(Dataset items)
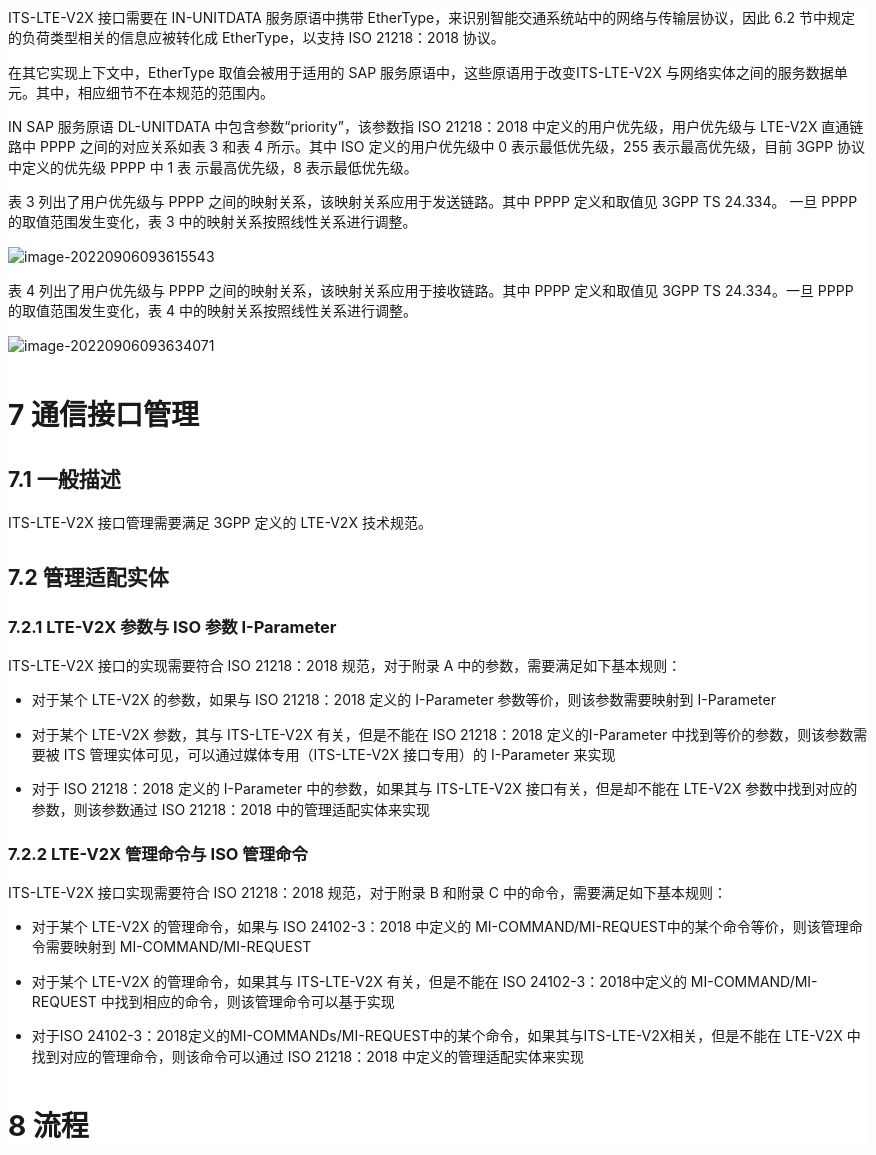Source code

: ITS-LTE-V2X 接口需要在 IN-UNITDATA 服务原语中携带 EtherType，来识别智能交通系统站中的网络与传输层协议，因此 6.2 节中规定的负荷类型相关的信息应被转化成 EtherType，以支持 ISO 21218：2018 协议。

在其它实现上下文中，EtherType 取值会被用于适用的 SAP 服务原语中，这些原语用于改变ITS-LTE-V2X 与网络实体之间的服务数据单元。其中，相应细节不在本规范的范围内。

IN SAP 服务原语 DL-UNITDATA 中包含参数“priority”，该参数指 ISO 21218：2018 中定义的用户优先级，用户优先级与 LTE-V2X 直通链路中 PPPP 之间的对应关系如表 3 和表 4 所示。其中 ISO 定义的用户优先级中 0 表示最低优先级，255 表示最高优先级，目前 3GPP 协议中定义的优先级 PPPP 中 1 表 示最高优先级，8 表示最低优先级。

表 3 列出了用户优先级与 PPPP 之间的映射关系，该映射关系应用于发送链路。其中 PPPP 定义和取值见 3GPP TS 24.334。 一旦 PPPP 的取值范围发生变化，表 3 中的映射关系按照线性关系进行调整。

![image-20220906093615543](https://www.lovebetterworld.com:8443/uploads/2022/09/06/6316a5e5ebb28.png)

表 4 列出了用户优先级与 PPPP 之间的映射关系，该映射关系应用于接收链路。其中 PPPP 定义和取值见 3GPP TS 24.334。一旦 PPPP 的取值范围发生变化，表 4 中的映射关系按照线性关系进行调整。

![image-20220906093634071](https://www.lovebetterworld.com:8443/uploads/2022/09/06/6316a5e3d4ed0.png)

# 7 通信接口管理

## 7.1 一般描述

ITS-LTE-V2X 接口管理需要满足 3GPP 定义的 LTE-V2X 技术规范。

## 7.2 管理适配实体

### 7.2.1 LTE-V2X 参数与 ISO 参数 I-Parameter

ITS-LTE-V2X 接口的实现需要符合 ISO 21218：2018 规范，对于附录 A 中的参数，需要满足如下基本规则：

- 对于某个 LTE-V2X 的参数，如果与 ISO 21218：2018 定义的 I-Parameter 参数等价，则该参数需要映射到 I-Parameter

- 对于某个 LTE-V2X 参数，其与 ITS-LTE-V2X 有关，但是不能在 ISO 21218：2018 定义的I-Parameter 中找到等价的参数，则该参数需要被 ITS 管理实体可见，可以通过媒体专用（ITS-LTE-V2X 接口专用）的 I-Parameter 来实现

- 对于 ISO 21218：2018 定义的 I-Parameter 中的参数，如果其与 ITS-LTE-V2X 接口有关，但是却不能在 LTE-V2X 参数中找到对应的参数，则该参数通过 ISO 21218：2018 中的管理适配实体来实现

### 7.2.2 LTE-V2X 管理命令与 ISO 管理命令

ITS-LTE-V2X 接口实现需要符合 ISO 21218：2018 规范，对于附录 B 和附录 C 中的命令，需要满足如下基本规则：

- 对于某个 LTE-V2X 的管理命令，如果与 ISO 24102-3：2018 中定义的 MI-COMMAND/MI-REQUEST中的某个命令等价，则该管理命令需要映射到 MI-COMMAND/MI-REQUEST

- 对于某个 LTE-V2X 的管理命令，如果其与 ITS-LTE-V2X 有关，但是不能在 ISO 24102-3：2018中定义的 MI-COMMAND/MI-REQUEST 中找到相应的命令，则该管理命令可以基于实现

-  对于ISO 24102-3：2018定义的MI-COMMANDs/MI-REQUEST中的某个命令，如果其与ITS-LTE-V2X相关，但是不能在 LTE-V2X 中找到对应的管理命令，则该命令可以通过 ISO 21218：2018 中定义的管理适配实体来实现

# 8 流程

* * *

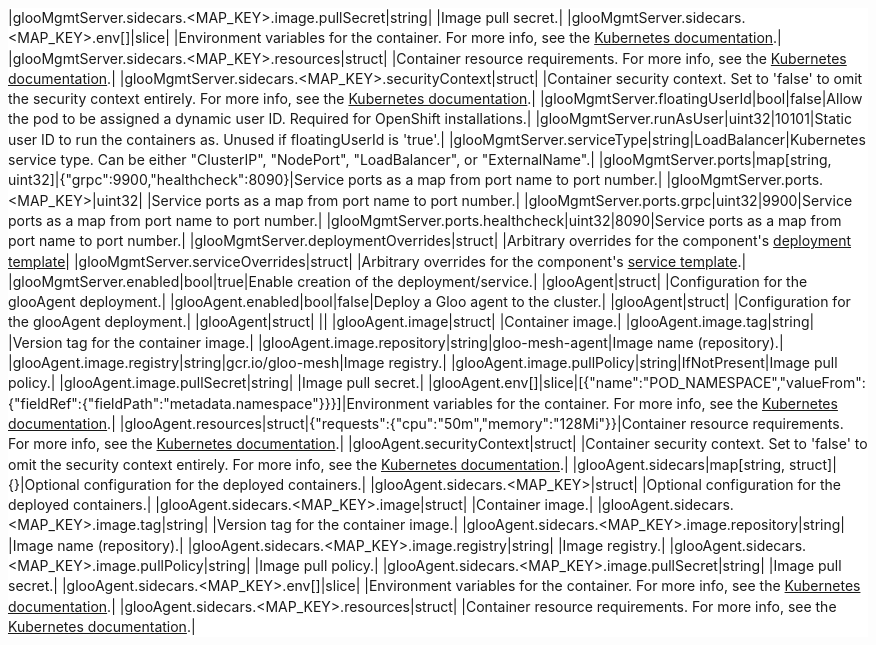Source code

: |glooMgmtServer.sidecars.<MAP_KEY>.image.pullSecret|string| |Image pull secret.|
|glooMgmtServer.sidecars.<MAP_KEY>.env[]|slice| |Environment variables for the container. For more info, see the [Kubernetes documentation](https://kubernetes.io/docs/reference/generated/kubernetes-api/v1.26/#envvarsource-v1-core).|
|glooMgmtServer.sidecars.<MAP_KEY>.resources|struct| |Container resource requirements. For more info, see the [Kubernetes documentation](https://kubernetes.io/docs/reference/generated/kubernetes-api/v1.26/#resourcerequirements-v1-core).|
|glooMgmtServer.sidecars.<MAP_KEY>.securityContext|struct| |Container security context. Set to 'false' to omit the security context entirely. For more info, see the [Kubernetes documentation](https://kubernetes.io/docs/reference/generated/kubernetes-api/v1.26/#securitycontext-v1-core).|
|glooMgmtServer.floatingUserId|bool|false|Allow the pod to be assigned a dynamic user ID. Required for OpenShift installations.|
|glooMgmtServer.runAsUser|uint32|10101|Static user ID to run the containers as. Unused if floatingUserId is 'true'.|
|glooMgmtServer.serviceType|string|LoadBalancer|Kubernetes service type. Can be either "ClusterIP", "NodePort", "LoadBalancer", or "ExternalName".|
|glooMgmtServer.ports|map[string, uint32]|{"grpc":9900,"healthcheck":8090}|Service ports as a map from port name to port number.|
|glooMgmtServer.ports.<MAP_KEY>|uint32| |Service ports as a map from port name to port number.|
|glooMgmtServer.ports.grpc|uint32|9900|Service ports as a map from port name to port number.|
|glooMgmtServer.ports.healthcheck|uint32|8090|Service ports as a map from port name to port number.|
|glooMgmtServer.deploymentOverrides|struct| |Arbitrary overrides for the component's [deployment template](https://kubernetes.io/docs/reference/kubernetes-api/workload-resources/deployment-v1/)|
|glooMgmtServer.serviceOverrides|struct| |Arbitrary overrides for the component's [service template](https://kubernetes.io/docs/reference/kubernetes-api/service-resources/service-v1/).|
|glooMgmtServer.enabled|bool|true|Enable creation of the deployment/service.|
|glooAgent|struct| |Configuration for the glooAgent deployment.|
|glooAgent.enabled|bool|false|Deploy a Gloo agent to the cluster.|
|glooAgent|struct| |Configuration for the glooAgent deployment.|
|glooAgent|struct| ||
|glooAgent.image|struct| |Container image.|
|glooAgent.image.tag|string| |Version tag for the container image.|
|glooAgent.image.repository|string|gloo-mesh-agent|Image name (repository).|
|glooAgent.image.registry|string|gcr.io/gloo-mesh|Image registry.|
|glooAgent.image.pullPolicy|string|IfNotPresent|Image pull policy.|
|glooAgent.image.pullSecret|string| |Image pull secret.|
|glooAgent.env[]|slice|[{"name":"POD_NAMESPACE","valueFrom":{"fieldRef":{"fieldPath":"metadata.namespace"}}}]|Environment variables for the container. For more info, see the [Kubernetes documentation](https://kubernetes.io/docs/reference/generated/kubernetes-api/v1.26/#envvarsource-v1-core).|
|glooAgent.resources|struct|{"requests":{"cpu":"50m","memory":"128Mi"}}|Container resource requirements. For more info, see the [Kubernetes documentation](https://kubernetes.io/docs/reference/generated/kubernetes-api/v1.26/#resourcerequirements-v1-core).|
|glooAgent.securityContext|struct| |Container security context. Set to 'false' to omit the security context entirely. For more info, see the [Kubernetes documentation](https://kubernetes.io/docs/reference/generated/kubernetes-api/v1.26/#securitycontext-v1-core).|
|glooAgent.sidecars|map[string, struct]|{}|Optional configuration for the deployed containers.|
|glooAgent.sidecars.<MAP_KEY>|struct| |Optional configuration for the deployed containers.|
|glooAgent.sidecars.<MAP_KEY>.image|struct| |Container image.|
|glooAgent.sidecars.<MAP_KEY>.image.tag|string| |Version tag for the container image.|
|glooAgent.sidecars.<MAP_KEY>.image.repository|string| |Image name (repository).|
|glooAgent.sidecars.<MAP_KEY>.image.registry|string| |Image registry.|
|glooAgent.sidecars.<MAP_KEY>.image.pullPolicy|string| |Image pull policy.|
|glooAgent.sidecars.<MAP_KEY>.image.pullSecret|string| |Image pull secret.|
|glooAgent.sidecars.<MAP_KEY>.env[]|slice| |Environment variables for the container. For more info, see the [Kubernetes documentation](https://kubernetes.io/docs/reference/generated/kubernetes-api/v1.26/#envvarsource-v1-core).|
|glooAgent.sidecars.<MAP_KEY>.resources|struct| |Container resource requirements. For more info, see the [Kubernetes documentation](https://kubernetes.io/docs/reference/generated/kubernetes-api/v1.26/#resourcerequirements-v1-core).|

...

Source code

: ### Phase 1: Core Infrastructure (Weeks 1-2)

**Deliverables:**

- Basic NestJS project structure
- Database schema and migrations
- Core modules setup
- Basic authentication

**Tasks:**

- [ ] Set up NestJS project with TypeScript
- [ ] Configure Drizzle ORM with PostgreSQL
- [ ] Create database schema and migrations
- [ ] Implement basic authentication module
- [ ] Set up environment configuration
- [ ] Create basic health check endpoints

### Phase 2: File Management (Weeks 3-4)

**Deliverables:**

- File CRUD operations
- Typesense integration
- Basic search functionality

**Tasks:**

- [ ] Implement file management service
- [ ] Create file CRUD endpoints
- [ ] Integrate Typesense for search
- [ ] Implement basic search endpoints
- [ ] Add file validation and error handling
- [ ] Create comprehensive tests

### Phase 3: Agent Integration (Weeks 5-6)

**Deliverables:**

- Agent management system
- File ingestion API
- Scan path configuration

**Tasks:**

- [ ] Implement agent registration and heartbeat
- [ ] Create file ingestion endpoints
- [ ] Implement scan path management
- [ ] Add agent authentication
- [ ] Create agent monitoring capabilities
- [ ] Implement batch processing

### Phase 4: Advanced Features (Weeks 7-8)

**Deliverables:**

Work to complete: Filter by the word "registry": copy every line of the data that holds it.

Task answer:
|glooAgent.image.registry|string|gcr.io/gloo-mesh|Image registry.|
|glooAgent.sidecars.<MAP_KEY>.image.registry|string| |Image registry.|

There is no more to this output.